_Prompt:_
The line containing "Política de cookies" and every line after it to the end of the records: set those down exactly, without any pictures.

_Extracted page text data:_

******

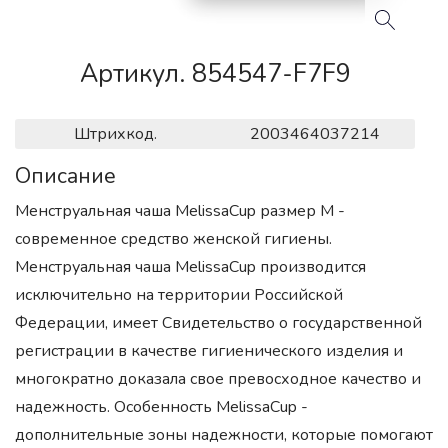
Артикул. 854547-F7F9
Штрихкод.
2003464037214
Описание
Менструальная чаша MelissaCup размер M -
современное средство женской гигиены.
Менструальная чаша MelissaCup производится
исключительно на территории Российской
Федерации, имеет Свидетельство о государственной
регистрации в качестве гигиенического изделия и
многократно доказала свое превосходное качество и
надежность. Особенность MelissaCup -
дополнительные зоны надежности, которые помогают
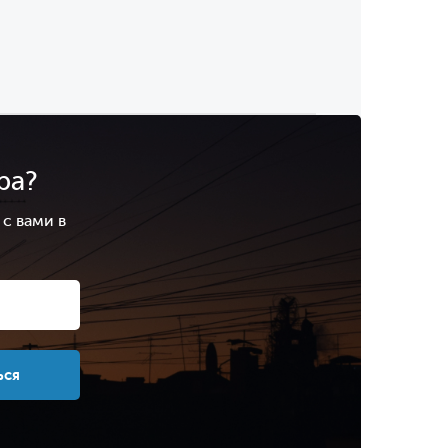
ра?
с вами в
.
ься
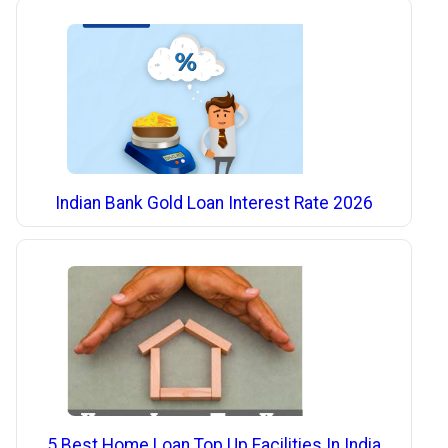
Indian Bank Gold Loan Interest Rate 2026
5 Best Home Loan Top Up Facilities In India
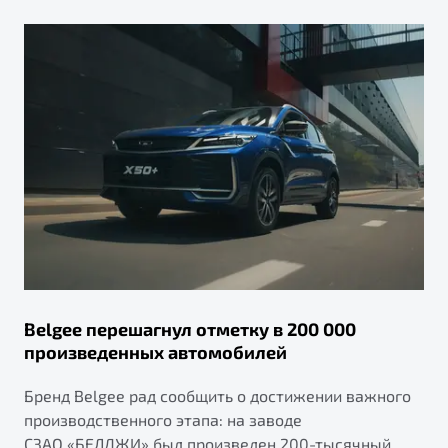
Belgee перешагнул отметку в 200 000
произведенных автомобилей
Бренд Belgee рад сообщить о достижении важного
производственного этапа: на заводе
СЗАО «БЕЛДЖИ» был произведен 200-тысячный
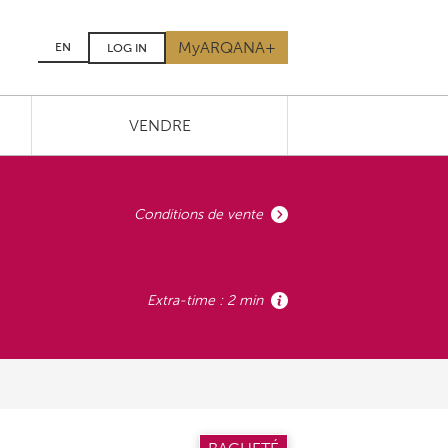
MyARQANA+
EN
LOG IN
VENDRE
Conditions de vente
Extra-time : 2 min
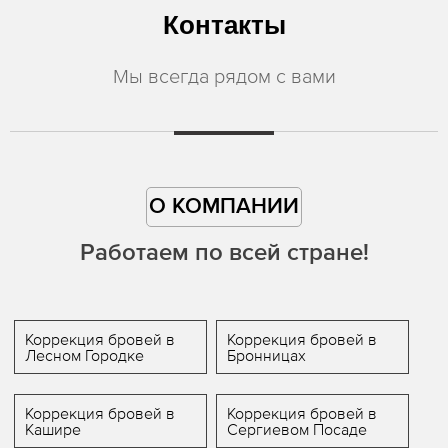
Контакты
Мы всегда рядом с вами
О КОМПАНИИ
Работаем по всей стране!
Коррекция бровей в
Коррекция бровей в
Лесном Городке
Бронницах
Коррекция бровей в
Коррекция бровей в
Кашире
Сергиевом Посаде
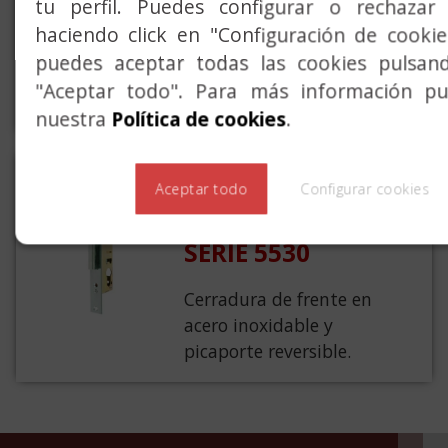
tu perfil. Puedes configurar o rechazar 
5570
haciendo click en "Configuración de cooki
puedes aceptar todas las cookies pulsan
Cerradura monopunto con
"Aceptar todo". Para más información pue
palanca de gancho.
nuestra
Política de cookies
.
MONOPUNTO
Aceptar todo
Configurar cookies
PALANCA RECTA,
SERIE 5530
Cerradura de frente en
acero inoxidable y
picaporte reversible.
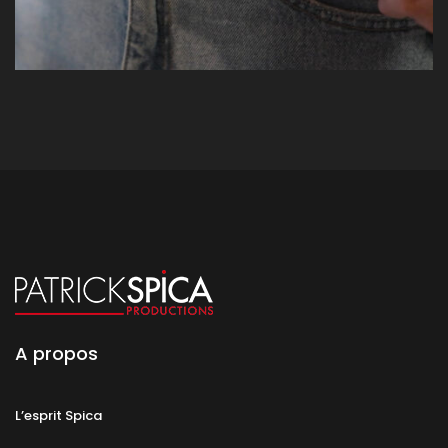
A propos
L’esprit Spica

******

_Answer for the task:_
Política de cookies
.
MONOPUNTO
Aceptar todo
Configurar cookies
PALANCA RECTA,
SERIE 5530
Cerradura de frente en
acero inoxidable y
picaporte reversible.
A propos
L’esprit Spica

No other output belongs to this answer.